+++ Records shown

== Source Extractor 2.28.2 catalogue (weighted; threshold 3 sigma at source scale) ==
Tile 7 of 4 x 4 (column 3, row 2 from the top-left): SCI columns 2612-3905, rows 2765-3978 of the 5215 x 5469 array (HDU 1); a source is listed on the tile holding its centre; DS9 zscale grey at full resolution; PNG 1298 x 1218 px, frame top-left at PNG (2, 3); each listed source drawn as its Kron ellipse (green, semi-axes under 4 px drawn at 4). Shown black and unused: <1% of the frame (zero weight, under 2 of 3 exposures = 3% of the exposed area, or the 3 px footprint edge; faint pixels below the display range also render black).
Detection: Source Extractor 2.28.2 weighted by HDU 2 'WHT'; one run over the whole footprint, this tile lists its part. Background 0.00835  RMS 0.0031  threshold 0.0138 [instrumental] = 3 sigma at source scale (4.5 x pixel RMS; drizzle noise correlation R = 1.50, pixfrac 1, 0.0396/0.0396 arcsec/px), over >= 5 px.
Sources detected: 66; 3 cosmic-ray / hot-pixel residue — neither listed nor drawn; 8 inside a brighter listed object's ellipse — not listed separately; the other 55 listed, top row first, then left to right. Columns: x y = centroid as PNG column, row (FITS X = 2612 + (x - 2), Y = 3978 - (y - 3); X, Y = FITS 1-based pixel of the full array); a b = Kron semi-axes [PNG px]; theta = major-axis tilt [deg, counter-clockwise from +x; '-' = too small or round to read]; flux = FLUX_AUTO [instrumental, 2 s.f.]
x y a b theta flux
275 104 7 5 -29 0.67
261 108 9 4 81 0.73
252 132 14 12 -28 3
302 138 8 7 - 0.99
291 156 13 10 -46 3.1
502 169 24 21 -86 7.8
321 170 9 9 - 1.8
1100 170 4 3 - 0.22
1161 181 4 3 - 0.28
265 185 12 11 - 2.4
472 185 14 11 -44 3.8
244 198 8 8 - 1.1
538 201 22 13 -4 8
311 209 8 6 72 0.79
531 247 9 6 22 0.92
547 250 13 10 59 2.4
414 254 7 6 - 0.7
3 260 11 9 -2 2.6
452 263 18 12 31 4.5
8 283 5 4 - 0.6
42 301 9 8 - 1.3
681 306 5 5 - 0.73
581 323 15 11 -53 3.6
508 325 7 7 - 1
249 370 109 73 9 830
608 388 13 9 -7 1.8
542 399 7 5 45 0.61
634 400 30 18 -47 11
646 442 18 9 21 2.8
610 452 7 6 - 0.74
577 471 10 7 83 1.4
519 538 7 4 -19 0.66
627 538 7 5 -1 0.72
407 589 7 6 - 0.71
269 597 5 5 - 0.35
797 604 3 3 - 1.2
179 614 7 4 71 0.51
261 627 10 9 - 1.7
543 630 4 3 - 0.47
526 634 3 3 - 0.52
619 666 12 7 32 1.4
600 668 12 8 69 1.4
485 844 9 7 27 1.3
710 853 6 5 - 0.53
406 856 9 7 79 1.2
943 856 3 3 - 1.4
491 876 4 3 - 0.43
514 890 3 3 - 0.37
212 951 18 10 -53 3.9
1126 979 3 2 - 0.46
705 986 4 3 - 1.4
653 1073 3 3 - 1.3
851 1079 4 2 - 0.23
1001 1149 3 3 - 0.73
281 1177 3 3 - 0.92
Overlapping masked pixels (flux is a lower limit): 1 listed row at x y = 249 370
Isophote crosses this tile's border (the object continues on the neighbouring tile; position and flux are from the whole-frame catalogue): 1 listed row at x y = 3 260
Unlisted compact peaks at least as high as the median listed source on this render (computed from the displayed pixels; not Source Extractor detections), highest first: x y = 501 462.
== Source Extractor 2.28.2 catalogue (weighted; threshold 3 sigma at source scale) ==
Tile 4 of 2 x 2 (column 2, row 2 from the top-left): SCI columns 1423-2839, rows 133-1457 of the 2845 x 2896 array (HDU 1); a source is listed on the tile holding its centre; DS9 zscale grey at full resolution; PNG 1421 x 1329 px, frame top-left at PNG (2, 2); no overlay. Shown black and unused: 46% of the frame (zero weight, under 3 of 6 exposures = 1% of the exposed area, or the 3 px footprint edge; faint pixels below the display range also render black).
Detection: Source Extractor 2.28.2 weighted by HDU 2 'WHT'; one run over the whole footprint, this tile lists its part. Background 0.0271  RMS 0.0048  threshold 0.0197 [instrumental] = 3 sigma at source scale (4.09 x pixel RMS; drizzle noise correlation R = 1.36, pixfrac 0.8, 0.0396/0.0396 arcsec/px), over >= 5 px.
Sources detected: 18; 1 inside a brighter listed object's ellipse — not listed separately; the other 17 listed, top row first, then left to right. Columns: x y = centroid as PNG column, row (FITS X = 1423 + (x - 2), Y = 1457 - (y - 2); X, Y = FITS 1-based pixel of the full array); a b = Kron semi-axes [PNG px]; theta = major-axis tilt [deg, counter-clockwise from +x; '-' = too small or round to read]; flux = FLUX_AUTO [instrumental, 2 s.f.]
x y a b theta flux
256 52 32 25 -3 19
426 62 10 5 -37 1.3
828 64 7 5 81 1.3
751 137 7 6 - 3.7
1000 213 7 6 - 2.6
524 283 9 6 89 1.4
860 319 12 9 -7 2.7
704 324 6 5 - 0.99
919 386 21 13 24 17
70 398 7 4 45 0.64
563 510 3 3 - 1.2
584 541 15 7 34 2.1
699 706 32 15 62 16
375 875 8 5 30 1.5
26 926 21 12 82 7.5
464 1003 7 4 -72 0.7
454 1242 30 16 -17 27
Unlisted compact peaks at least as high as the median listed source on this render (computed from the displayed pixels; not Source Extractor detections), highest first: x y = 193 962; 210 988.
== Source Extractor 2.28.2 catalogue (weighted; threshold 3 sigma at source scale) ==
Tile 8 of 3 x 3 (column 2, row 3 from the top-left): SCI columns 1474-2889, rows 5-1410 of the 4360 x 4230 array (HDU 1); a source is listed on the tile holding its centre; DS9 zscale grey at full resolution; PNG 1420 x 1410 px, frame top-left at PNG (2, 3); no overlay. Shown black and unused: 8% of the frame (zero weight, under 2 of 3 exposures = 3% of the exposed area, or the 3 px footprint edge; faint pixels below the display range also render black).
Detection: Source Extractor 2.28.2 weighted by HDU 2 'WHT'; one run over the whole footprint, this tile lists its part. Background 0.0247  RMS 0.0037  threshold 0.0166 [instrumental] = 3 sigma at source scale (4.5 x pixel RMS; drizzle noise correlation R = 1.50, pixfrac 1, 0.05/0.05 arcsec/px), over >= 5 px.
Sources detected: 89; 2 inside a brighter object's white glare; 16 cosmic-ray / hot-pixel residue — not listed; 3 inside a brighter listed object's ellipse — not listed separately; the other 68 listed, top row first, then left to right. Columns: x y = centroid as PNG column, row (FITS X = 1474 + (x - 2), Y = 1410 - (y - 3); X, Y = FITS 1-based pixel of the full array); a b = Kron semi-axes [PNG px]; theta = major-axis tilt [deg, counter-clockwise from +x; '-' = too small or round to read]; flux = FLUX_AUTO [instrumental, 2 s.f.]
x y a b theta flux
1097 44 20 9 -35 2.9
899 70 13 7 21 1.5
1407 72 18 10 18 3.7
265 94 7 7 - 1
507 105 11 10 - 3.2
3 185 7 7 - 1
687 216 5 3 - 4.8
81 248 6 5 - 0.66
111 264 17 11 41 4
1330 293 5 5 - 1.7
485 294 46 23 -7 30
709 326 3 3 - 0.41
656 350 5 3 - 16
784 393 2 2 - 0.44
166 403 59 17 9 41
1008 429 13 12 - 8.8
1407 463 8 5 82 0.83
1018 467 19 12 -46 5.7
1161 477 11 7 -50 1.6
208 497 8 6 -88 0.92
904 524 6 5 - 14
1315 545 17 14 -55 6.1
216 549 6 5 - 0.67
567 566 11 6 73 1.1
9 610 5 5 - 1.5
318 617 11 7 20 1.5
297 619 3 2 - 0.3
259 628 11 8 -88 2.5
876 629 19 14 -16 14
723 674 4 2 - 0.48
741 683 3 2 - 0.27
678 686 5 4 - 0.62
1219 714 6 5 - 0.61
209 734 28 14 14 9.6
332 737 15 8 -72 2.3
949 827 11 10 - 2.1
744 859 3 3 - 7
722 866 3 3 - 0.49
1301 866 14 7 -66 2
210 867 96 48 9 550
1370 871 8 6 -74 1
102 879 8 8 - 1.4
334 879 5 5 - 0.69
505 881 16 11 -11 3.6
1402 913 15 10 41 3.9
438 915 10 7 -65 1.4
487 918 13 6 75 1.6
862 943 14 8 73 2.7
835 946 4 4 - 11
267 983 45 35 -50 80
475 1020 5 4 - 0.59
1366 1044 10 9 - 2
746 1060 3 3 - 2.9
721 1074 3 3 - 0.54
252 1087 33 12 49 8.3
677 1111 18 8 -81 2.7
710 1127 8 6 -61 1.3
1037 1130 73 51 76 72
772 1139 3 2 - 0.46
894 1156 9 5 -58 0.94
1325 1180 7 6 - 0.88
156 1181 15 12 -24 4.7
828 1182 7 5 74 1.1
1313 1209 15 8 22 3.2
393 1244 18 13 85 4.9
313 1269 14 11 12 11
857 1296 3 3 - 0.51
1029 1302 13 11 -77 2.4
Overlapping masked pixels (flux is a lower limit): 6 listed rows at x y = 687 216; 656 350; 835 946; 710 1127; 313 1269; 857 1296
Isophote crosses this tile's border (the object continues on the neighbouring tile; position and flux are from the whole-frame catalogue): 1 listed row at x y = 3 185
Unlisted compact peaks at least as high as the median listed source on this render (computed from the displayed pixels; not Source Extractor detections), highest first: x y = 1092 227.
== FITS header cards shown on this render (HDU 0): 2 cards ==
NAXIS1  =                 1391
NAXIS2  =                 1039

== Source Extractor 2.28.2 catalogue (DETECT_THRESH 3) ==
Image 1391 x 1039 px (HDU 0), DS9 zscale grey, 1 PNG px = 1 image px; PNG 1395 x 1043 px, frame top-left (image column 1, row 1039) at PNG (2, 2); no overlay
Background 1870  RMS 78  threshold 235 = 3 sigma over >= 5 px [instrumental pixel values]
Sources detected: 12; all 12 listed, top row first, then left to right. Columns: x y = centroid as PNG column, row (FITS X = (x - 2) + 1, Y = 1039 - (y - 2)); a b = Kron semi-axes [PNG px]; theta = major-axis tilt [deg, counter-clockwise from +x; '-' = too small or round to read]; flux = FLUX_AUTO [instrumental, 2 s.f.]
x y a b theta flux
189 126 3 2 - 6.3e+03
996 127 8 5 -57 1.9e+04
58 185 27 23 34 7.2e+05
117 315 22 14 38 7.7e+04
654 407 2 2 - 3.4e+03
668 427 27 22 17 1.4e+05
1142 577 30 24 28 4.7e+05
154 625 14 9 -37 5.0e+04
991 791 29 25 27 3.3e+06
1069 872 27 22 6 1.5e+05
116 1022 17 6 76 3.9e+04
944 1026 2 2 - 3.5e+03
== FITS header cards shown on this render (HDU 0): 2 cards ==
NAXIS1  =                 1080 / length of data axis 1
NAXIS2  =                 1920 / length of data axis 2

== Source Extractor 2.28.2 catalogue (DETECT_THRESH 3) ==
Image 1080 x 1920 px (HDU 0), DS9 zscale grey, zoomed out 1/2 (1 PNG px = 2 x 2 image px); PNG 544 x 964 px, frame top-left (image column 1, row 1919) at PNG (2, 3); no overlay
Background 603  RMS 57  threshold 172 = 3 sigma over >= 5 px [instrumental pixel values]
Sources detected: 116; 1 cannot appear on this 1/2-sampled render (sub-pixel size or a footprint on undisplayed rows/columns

++++++

Aim of the task: Copy out word for word the stretch of the listing from its first line through the line containing "Tile 7 of 4", with both ends included.

Finished task:
== Source Extractor 2.28.2 catalogue (weighted; threshold 3 sigma at source scale) ==
Tile 7 of 4 x 4 (column 3, row 2 from the top-left): SCI columns 2612-3905, rows 2765-3978 of the 5215 x 5469 array (HDU 1); a source is listed on the tile holding its centre; DS9 zscale grey at full resolution; PNG 1298 x 1218 px, frame top-left at PNG (2, 3); each listed source drawn as its Kron ellipse (green, semi-axes under 4 px drawn at 4). Shown black and unused: <1% of the frame (zero weight, under 2 of 3 exposures = 3% of the exposed area, or the 3 px footprint edge; faint pixels below the display range also render black).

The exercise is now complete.